A cylindrical tin close at both the ends and of a given capacity has to be constructed. Show that the amount of tin required will be a minimum when the height is equal to the diameter.

Figure 11.7: A cylidrical tin close at both ends with diameter D and height h

Here, capacity $C$ of cylindrical tin is constant, diameter $D$ and height $h$ are variables. We have to minimise the amount of tin i.e surface area, required to construct cylinder close at both ends.

Capacity of tin (volume) is given by,

$\begin{aligned} C & = π r^{2} h = \frac{π h D^{2}}{4} \end{aligned}$

Differentiating w.r.t height $h$ (because we are minimising amount of tin w.r.t. height),

$\begin{aligned} \frac{d C}{d h} & = \frac{π}{4} (D^{2} + h \times 2 D \times \frac{d D}{d h}) \\ 0 & = \frac{π}{4} (D^{2} + 2 h D \frac{d D}{d h}) \\ (11.3) & \frac{d D}{d h} & = - \frac{D}{2 h} \end{aligned}$

The amount of tin $A$ required to build cylinder close at both ends is given by,

$\begin{aligned} A & = 2 π r h + 2 π r^{2} = π h D + \frac{π D^{2}}{2} \end{aligned}$

Differentiating w.r.t $h$ ,

$\begin{aligned} \frac{d A}{d h} & = π (D + h \frac{d D}{d h}) + \frac{π}{2} \times 2 D \times \frac{d D}{d h} \end{aligned}$

Substituting from equation (11.3),

$\begin{aligned} \frac{d A}{d h} & = π (D - \frac{h D}{2 h}) - \frac{π D^{2}}{2 h} \\ = π D - \frac{π D}{2} - \frac{π D^{2}}{2 h} \\ (11.4) & \frac{d A}{d h} & = \frac{π D}{2} (1 - \frac{D}{h}) \end{aligned}$

To find minima or maxima for amount of tin $A$ w.r.t $h$ ,

$\begin{aligned} \frac{d A}{d h} & = 0 \\ \frac{π D}{2} (1 - \frac{D}{h}) \\ h & = D \end{aligned}$

From equation (11.4), at a point immediate to the left of $h = D$ , $\frac{d A}{d h}$ is negative and at a point immediate to the right of $h = D$ , $\frac{d A}{d h}$ is positive. So the slope $\frac{d A}{d h}$ changes sign from negative to positive. The area $A$ therefore has minimum at $h = D$ .

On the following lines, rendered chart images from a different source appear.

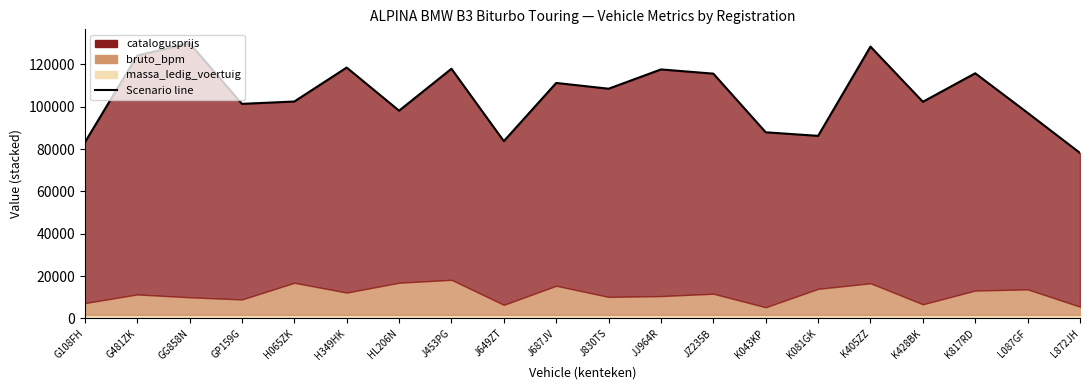

What is the ratio of the value at J830TS to the value at K081GK?

1.3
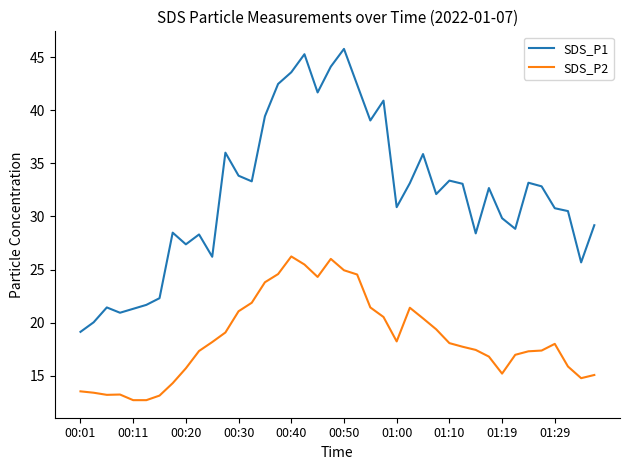

Which series has the largest total across all categories?

SDS_P1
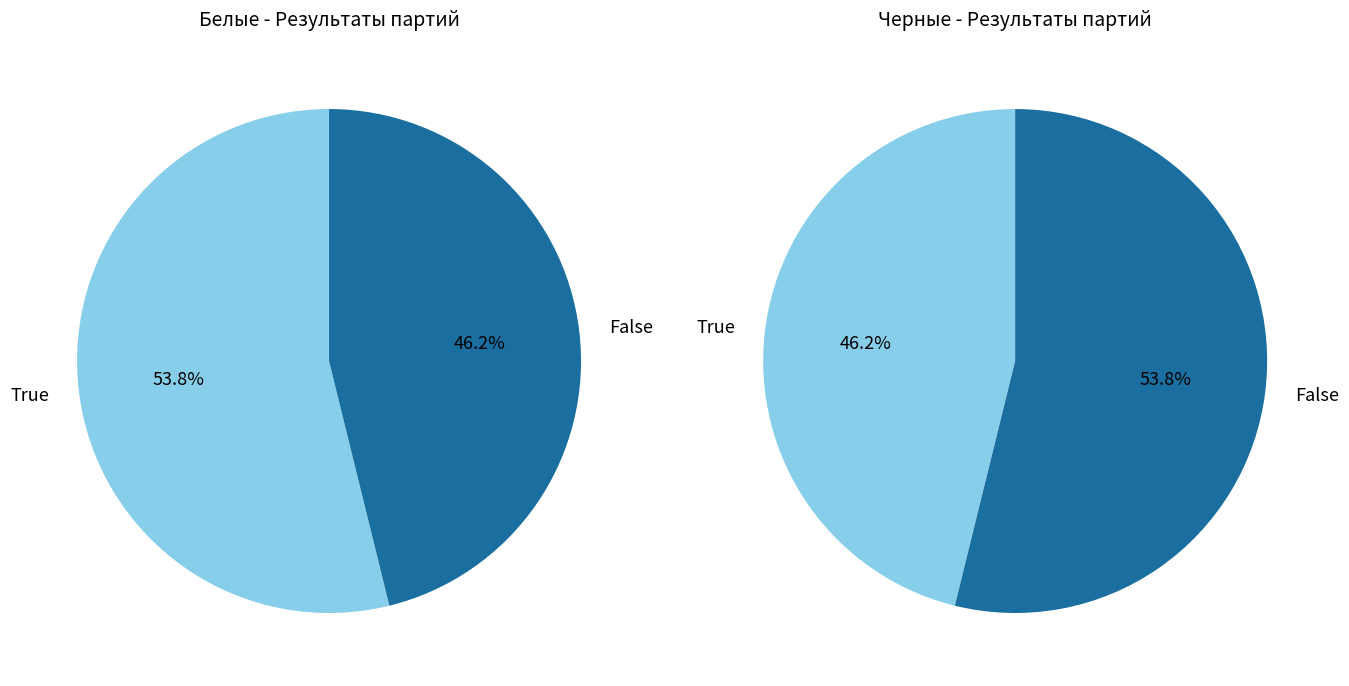

Rank the series by their maximum value, from lowest to highest.

Черные (wins), Белые (wins)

Thus when height is equal to the diameter, the amount of tin required will be a minimum.

11.1.10 Question 10

A square piece of tin of side $18$ cm is to be made into a box without lid, by cutting a square from each corner and folding up the flaps to form the box. What should be the side of the square to be cut off so that the volume of the box is maximum possible?

The given condition is reflected in the figure 11.8.

Figure 11.8: Square tin of $18$ cm with a square of side $x$ cut from each corner.

The volume of box $V$ after cutting a square from each corner is given by (from the figure 11.8),

$\begin{aligned} V & = length \times breadth \times height \\ = (18 - 2 x) (18 - 2 x) \times x \\ = 4 x (81 - 18 x + x^{2}) \\ V & = 4 (x^{3} - 18 x^{2} + 81 x) \\ \frac{d V}{d x} & = 4 (3 x^{2} - 36 x + 81) \\ \frac{d V}{d x} & = 12 (x^{2} - 12 x + 27) \end{aligned}$

To maximise the volume $V$ w.r.t $x$ ,

$\begin{aligned} \frac{d V}{d x} & = 0 \\ 12 (x^{2} - 12 x + 27) & = 0 \\ x & = 3, 9 \end{aligned}$

Also,

$\begin{aligned} \frac{d^{2} V}{d x^{2}} & = 12 (2 x - 12) \end{aligned}$

For $x = 3$ , $\frac{d^{2} V}{d x^{2}}$ is negative and for $x = 9$ , $\frac{d^{2} V}{d x^{2}}$ is positive. Thus, volume of box is maximum when $x = 3$ cm.